PERFT: Parameter-Efficient Routed Fine-Tuning for Mixture-of-Expert Model
This addresses the challenge of fine-tuning large MoE models more efficiently for AI practitioners, though it appears incremental as it builds on existing PEFT methods.
The paper tackles the problem of efficiently fine-tuning Mixture-of-Experts (MoE) models by introducing a Parameter-Efficient Routed Fine-Tuning (PERFT) framework, which integrates PEFT modules into the MoE mechanism and demonstrates effectiveness on tasks like commonsense and arithmetic reasoning with models such as OLMoE-1B-7B and Mixtral-8×7B.
The Mixture-of-Experts (MoE) paradigm has emerged as a powerful approach for scaling transformers with improved resource utilization. However, efficiently fine-tuning MoE models remains largely underexplored.

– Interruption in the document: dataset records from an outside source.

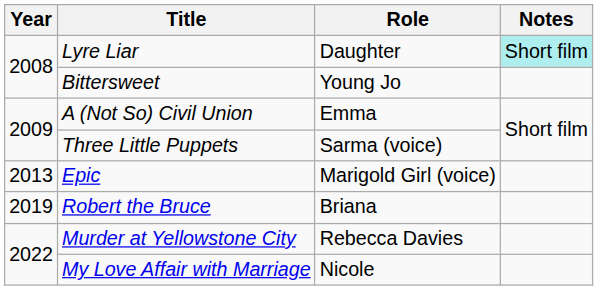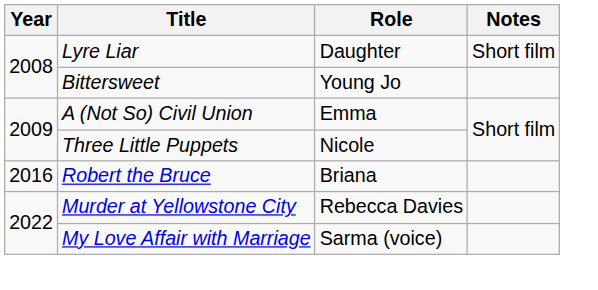Lyre Liar | Notes: paleturquoise background -> no background
Three Little Puppets | Role: Sarma (voice) -> Nicole
- row: 2013 | Epic | Marigold Girl (voice)
Robert the Bruce | Year: 2019 -> 2016
My Love Affair with Marriage | Role: Nicole -> Sarma (voice)
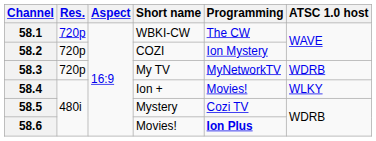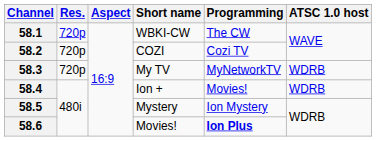58.2 | Programming: Ion Mystery -> Cozi TV
58.4 | ATSC 1.0 host: WLKY -> WDRB
58.5 | Programming: Cozi TV -> Ion Mystery
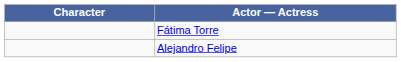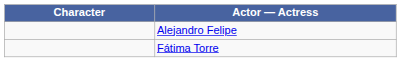rows swapped: Alejandro Felipe <-> Fátima Torre
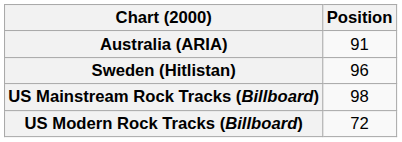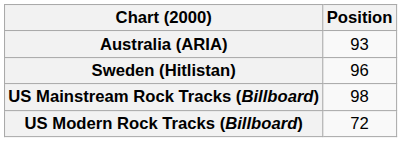Australia (ARIA) | Position: 91 -> 93
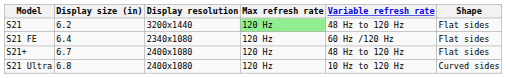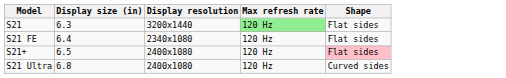- column: Variable refresh rate | 48 Hz to 120 Hz | 60 Hz /120 Hz | 48 Hz to 120 Hz | 10 Hz to 120 Hz
S21 | Display size (in): 6.2 -> 6.3
S21+ | Display size (in): 6.7 -> 6.5
S21+ | Shape: no background -> pink background
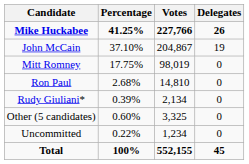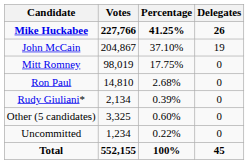columns swapped: Votes <-> Percentage
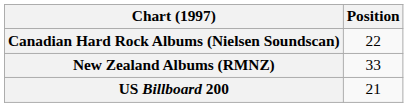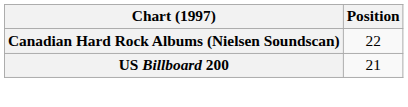- row: New Zealand Albums (RMNZ) | 33
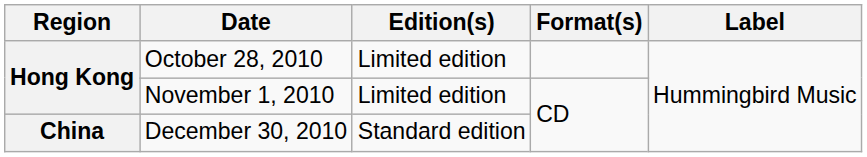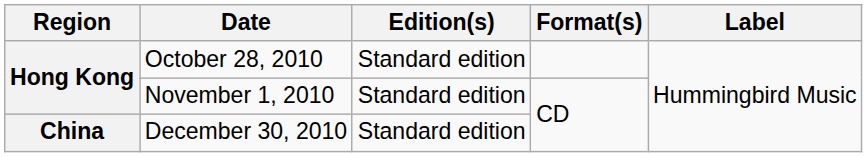October 28, 2010 | Edition(s): Limited edition -> Standard edition
November 1, 2010 | Edition(s): Limited edition -> Standard edition
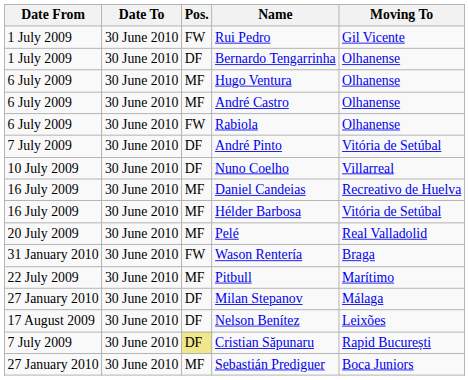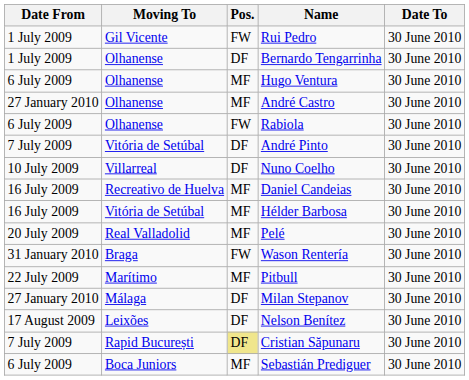columns swapped: Date To <-> Moving To
André Castro | Date From: 6 July 2009 -> 27 January 2010
Sebastián Prediguer | Date From: 27 January 2010 -> 6 July 2009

Inspired by recent works on Parameter-Efficient Fine-Tuning (PEFT), we present a unified framework for integrating PEFT modules directly into the MoE mechanism. Aligning with the core principles and architecture of MoE, our framework encompasses a set of design dimensions including various functional and composition strategies. By combining design choices within our framework, we introduce Parameter-Efficient Routed Fine-Tuning (PERFT) as a flexible and scalable family of PEFT strategies tailored for MoE models. Extensive experiments on adapting OLMoE-1B-7B and Mixtral-8$\times$7B for commonsense and arithmetic reasoning tasks demonstrate the effectiveness, scalability, and intriguing dynamics of PERFT. Additionally, we provide empirical findings for each specific design choice to facilitate better application of MoE and PEFT.